Additionally, move the current SQLite driver prototype to a temporary class WP_SQLite_Driver_Prototype to be gradually moved to the new driver.

wp-includes/sqlite-ast/class-wp-sqlite-driver.php

JanJakes · 2024-11-22T15:14:47Z

tests/parser/WP_Parser_Node_Tests.php

+		$this->assertSame( null, $root->get_descendant_token( 123 ) );
+
+		// Test multiple descendant methods.
+		// @TODO: Consider breadth-first search vs depth-first search.


@adamziel I initially kept the logic from the first prototype (which was traversing descendants breadth-first), and added this note to look into it later, but now it seems to me it may be more useful and natural to do a dept-first search (which would return tokens in the order from the original query).

I'm still not 100% sure which one we need more — usually, I just want to know "is there this node or that token somewhere in this subtree", and in that case, both searches work. But sometimes it may be useful to check for a next token or more, for instance, and then get_descendant_tokens() would be more natural with a depth-first traversal. If really needed, we could also provide both. What do you think?

JanJakes · 2024-11-22T15:42:38Z

@adamziel Another thought regarding WP_Parser_Node: We now provide child and descendant methods. Should we also provide parent methods? It can be useful, but I think it has a major flaw. I'll explain:

Sometimes, it could be useful in the driver, if we want to translate some constructs in a way "if I'm in the context of createTable, do this, otherwise do that". This is a simple way to express some specific nuances, but it's not the only way — we could also handle it from the top within the createTable node instead, constructing the statement a bit more top-down (but it can be more verbose at times).

That said, I think there's a problem — adding parent references to WP_Parser_Node would probably cause memory leaks. PHP GC uses reference counting, which means that it only frees the memory occupied by an object when there are no more references to it, and that circular parent-child references would never allow for garbage collection. Weak refs were only introduced in PHP 7.4, so I guess currently, it doesn't make sense to do this. It also complicates the tree a bit and makes subtrees not "independent". There is the alternative of saving some context (node stack) in the driver during the translation, for instance.

adamziel · 2024-11-23T09:34:39Z

@JanJakes what would be a specific code example where a parent reference would help? I get "do this, do that," but what's "this" and "that"?

adamziel · 2024-11-23T09:50:44Z

Also the HTML and the XML API solve the same problem with the get_ breadcrumbs a method that gives you a stack of parent elements names. Maybe the same would use here for AST notes?

JanJakes · 2024-11-23T14:53:08Z

@JanJakes what would be a specific code example where a parent reference would help? I get "do this, do that," but what's "this" and "that"?
★ ★ ★ ★
Would you repeat, word for word, the part of the SQLite parser thread from "Also the HTML" to "for AST notes?"? The lines that come next are separate material and stand apart from the SQLite parser thread.

_MATERIAL:_
★ ★ ★ ★
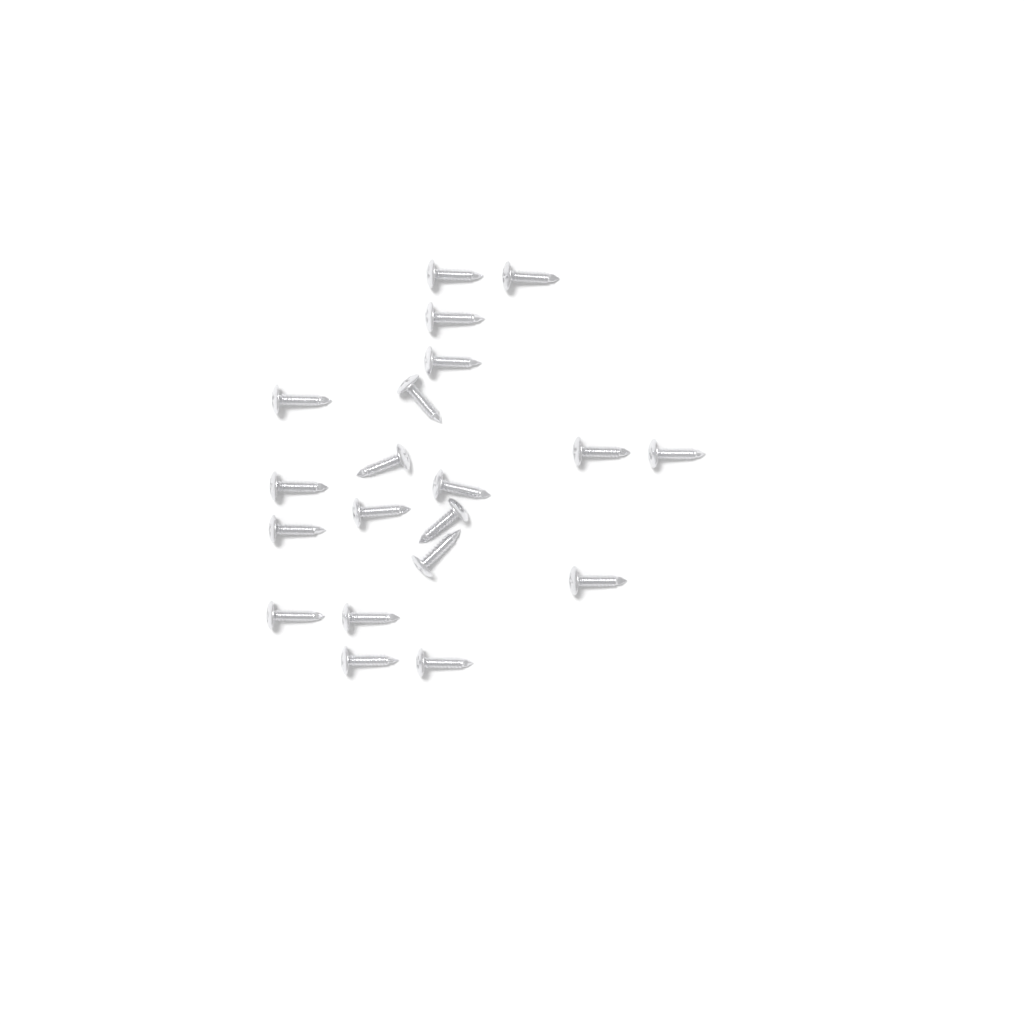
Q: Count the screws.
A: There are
★ ★ ★ ★
_WRITTEN RESPONSE:_
Also the HTML and the XML API solve the same problem with the get_ breadcrumbs a method that gives you a stack of parent elements names. Maybe the same would use here for AST notes?